Boris Johnson says no evidence he ‘intentionally or recklessly’ misled MPs over Partygate
Johnson lays out case for the defense ahead of committee grilling Wednesday.
LONDON — Boris Johnson accepted that he misled the House of Commons over the Partygate scandal — but denied doing so “intentionally or recklessly,” as he hit out at his aide-turned-nemesis Dominic Cummings.
Johnson will face the cross-party privileges committee of MPs Wednesday over the accusation he lied to parliament about the Partygate row, which saw a host of rule-breaching parties held in government offices in 2020 and 2021 despite strict lockdown restrictions. Johnson was among those later fined by police for breaches.
In a 52-page dossier setting out his defense ahead of a marathon committee grilling Wednesday, the former prime minister said the only evidence supporting claims he intentionally misled parliament came from his former top adviser, Cummings, who he said could not be “treated as a credible witness” given the “animus” he bears towards Johnson.
The inquiry is centered around statements Johnson made in the House of Commons in December 2021, where he claimed, among other things, that “the rules were followed at all times.”
This statement was made several months after Johnson attended several gatherings on government property — including a party held for his birthday which he was eventually fined for attending.

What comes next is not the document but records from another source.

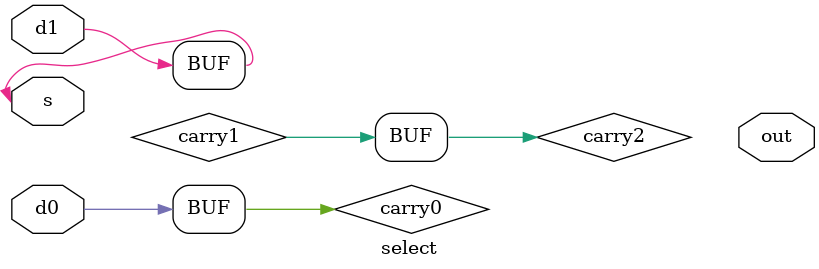
<source format=v>
module t2(
    input clk, D, rst, rst_n, // rst_n ¿ØÖÆÊÇ·ñÖÃÎ»£¬rst ¿ØÖÆÖÃÎ»Îª0»¹ÊÇ1
    output reg q   
);
    wire temp1, temp2;
    select select1 (.d0(0), .d1(1), .s(rst), .out(temp1));
    select select2 (.d0(D), .d1(temp1), .s(rst_n), .out(temp2));
    always @ (posedge clk)
        begin
            q <= temp2;
        end
endmodule

module select (  //¶þÑ¡Ò»Ñ¡ÔñÆ÷Ä£¿é
    input d0, d1, s,
    output out
);
    wire carry0, carry1, carry2;
    not (s, carry0);
    and (d0, carry0);
    and (s, d1);
    or (carry1, carry2);
endmodule    
</source>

“I accept that the House of Commons was misled by my statements that the rules and guidance had been followed completely at No 10,” Johnson wrote in the dossier. But, he argued, “when the statements were made, they were made in good faith and on the basis of what I honestly knew and believed at the
He added: “I did not intentionally or recklessly mislead the House on 1 December 2021, 8 December 2021, or on any other date. I would never have dreamed of doing so. The only exception is the assertions of the discredited Dominic Cummings, which are not supported by any documentation.”

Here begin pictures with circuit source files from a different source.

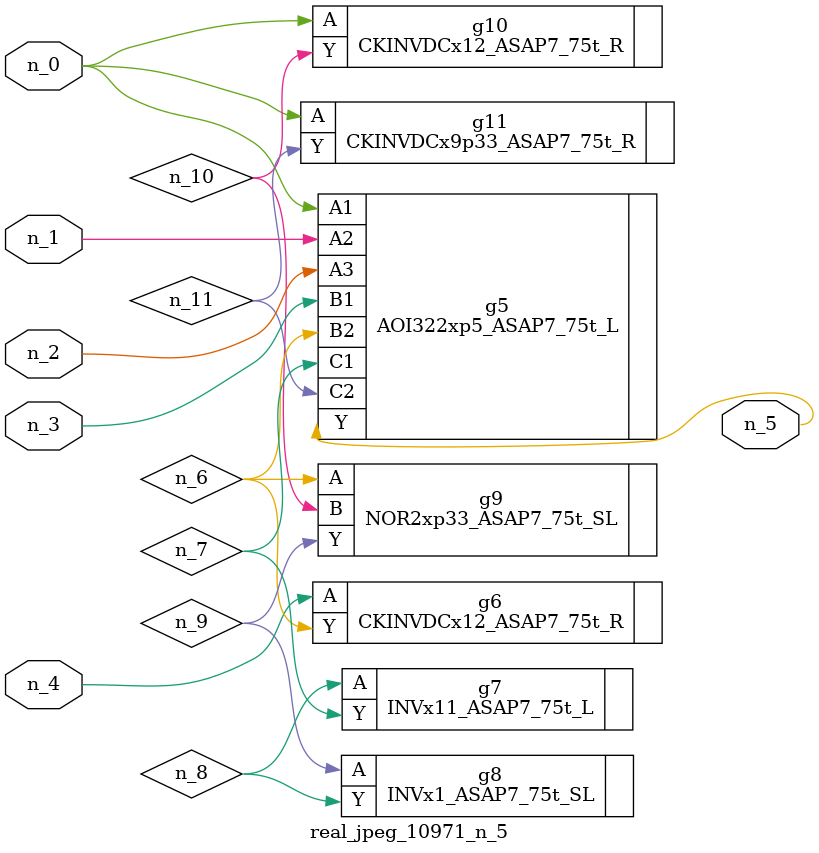
<source format=v>
module real_jpeg_10971_n_5 (n_4, n_0, n_1, n_2, n_3, n_5);

input n_4;
input n_0;
input n_1;
input n_2;
input n_3;

output n_5;

wire n_8;
wire n_11;
wire n_6;
wire n_7;
wire n_10;
wire n_9;

AOI322xp5_ASAP7_75t_L g5 ( 
.A1(n_0),
.A2(n_1),
.A3(n_2),
.B1(n_3),
.B2(n_6),
.C1(n_7),
.C2(n_11),
.Y(n_5)
);

CKINVDCx12_ASAP7_75t_R g10 ( 
.A(n_0),
.Y(n_10)
);

CKINVDCx9p33_ASAP7_75t_R g11 ( 
.A(n_0),
.Y(n_11)
);

CKINVDCx12_ASAP7_75t_R g6 ( 
.A(n_4),
.Y(n_6)
);

NOR2xp33_ASAP7_75t_SL g9 ( 
.A(n_6),
.B(n_10),
.Y(n_9)
);

INVx11_ASAP7_75t_L g7 ( 
.A(n_8),
.Y(n_7)
);

INVx1_ASAP7_75t_SL g8 ( 
.A(n_9),
.Y(n_8)
);


endmodule
</source>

While Johnson thanks the committee for its “hard work,” he takes direct aim at the basis of its investigation, arguing that he was right to rely on “assurance that I received from trusted advisers” about whether on not the government gatherings stayed with in the rules.
Claims he should not have been so reliant on assurances from aides are, he argues “unprecedented and absurd,” given that he was “working day and night to manage” to manage the government’s COVID-19 response.
“It was self-evidently reasonable for me to rely on assurances that I received from my advisers,” he said.
“The suggestion to the contrary would have profound and debilitating implications for the future of debate in the House, and for the ability of Ministers to rely on the advice of their officials when answering questions in Parliament.”
This developing story is being updated.